▸ Data for this exercise
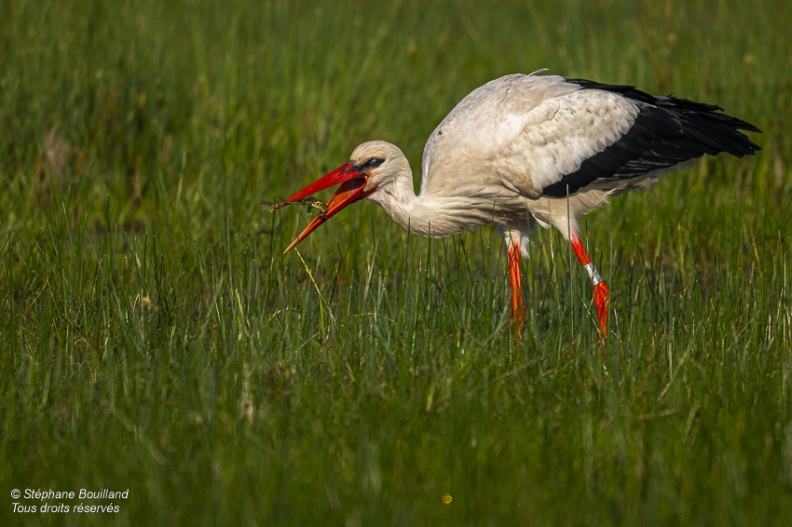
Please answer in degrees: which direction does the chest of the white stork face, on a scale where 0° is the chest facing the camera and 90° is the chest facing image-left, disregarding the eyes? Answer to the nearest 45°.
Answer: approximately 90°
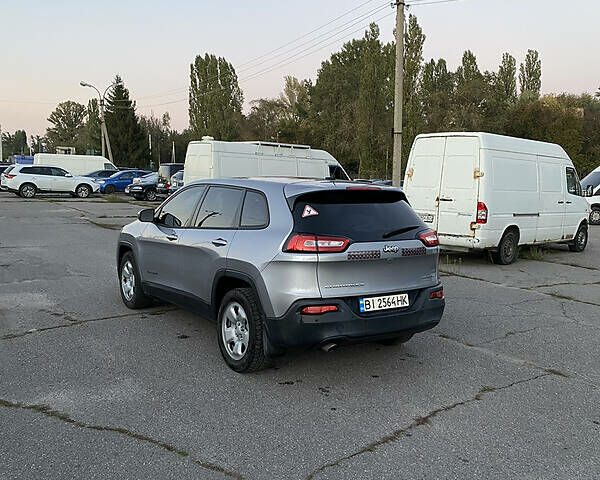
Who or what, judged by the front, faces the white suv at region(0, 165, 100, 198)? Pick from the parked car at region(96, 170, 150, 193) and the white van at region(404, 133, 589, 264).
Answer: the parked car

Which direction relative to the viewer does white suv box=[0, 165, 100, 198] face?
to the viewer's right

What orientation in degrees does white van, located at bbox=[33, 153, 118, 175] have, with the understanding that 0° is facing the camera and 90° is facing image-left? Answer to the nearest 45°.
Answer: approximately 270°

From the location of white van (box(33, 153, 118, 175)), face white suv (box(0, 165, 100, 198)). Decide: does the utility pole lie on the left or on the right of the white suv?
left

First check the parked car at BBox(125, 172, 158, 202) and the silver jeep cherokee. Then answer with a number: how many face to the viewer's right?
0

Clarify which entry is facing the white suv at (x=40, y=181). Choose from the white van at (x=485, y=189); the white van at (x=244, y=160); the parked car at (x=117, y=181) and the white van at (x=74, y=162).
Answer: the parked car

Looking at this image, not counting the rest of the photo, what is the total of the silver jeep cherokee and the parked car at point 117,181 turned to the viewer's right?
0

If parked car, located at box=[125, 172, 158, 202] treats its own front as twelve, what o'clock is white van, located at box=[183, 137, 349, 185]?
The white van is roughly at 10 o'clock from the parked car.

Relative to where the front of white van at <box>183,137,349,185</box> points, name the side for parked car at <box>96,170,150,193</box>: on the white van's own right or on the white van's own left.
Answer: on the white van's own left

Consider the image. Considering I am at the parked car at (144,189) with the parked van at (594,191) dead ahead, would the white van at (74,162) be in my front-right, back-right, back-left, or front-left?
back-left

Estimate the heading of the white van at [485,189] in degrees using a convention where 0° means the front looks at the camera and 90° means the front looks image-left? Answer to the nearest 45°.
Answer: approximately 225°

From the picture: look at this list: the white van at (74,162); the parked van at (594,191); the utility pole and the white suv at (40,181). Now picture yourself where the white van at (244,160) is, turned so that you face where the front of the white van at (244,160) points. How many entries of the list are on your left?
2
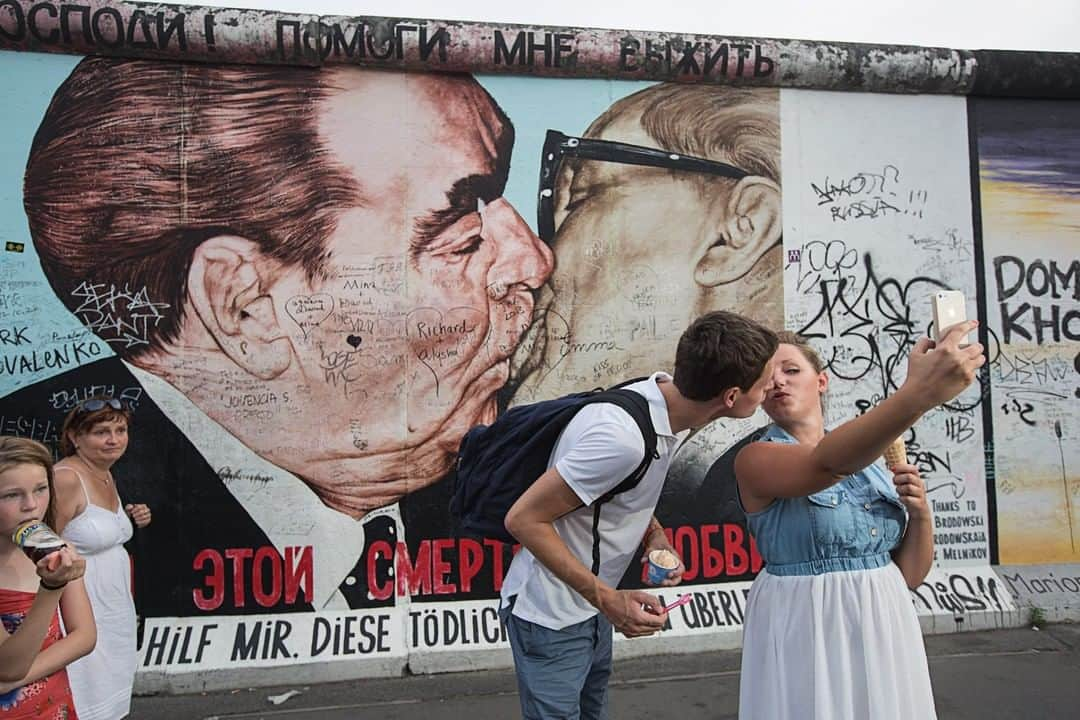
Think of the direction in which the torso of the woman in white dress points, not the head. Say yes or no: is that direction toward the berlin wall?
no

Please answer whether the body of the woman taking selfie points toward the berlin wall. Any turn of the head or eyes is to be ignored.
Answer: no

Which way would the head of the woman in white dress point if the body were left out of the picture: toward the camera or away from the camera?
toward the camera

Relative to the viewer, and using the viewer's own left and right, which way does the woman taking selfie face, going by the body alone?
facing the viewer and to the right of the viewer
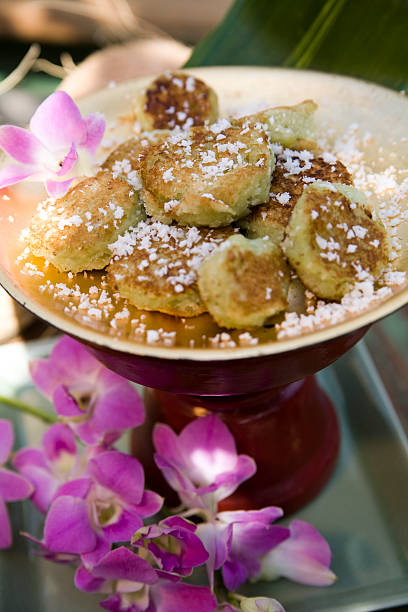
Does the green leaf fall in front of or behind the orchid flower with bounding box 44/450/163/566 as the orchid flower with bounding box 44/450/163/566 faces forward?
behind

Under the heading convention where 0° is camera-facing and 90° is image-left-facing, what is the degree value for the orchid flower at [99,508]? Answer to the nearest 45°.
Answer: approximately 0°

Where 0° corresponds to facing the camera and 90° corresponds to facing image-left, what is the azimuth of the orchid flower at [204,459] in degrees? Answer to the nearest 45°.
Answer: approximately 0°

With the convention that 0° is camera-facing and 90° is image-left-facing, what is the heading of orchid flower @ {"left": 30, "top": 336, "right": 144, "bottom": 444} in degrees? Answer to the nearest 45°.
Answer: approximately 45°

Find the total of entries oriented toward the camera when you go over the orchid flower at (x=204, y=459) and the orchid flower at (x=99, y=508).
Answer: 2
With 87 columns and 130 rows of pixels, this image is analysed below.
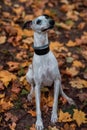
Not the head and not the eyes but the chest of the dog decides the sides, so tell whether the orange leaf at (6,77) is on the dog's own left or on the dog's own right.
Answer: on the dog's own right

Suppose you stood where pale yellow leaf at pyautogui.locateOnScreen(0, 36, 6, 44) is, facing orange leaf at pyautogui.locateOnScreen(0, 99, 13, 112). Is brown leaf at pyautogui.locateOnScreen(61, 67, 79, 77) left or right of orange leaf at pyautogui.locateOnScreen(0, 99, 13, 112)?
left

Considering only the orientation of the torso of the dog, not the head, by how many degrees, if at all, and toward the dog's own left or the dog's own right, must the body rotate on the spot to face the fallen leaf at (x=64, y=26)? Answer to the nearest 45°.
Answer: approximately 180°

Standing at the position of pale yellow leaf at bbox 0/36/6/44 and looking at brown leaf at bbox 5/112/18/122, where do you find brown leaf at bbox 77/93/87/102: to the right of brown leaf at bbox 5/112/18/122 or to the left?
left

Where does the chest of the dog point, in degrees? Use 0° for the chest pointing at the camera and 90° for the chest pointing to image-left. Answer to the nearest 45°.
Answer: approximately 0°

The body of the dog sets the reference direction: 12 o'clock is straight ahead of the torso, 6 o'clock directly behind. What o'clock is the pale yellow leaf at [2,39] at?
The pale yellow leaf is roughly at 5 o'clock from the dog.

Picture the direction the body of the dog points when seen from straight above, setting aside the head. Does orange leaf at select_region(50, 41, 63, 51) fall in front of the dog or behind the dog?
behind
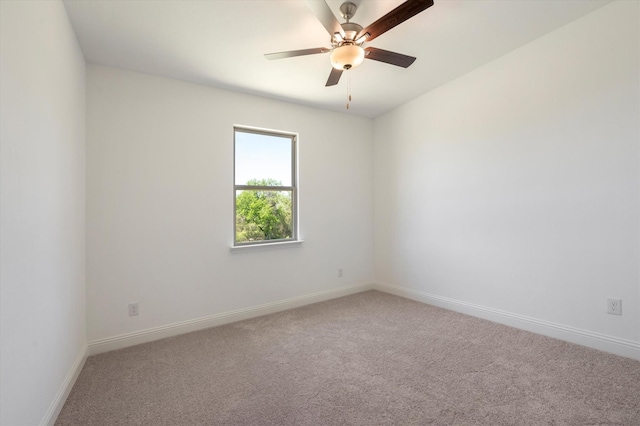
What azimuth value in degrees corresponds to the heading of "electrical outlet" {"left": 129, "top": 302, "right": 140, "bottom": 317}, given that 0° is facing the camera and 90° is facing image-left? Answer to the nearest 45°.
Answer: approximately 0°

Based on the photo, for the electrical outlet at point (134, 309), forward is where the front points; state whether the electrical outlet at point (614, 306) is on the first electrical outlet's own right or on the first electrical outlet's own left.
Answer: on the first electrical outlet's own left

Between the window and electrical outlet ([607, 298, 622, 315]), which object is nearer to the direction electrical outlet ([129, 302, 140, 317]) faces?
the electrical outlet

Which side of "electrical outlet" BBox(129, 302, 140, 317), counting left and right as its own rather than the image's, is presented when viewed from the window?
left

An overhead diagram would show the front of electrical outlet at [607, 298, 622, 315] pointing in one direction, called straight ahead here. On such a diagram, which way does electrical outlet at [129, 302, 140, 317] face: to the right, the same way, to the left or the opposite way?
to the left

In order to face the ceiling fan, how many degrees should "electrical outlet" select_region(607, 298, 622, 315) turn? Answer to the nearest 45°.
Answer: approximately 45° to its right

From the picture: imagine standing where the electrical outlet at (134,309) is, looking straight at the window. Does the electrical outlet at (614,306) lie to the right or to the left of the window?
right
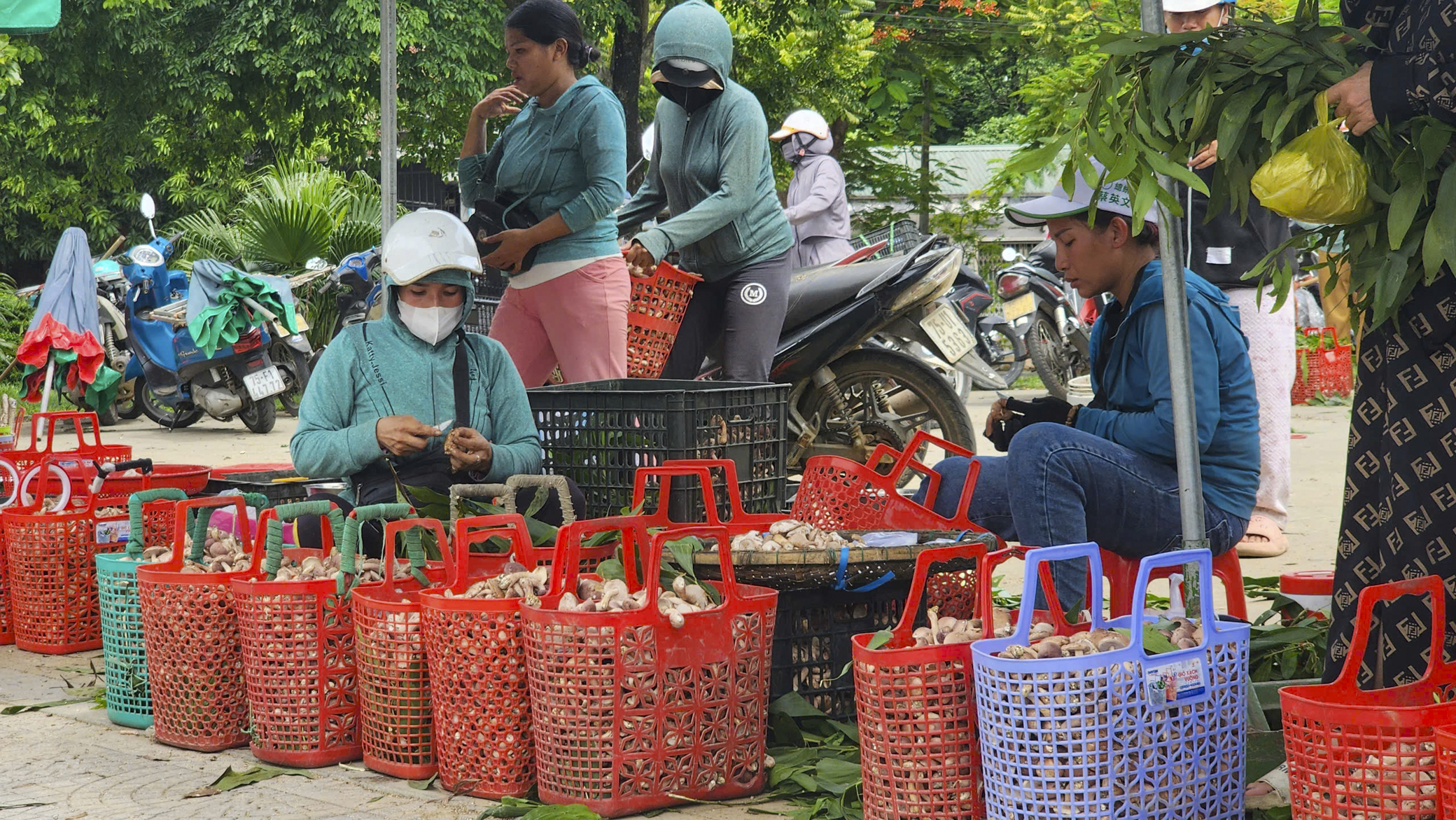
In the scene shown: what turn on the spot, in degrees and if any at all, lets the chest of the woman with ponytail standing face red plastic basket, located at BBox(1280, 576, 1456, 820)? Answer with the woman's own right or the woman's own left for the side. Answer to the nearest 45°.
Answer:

▸ Instructions to follow
Pick out every line in the items above that contains the word "forward", matching case exactly, and copy each of those lines.

▸ Task response
Does the green leaf fall in front of or behind the orchid flower with bounding box 44/450/163/566 as the orchid flower with bounding box 44/450/163/566 faces forward?
Based on the photo, for the electrical outlet at point (134, 309), forward is where the front points; state whether the electrical outlet at point (614, 306) is on the first electrical outlet's own right or on the first electrical outlet's own left.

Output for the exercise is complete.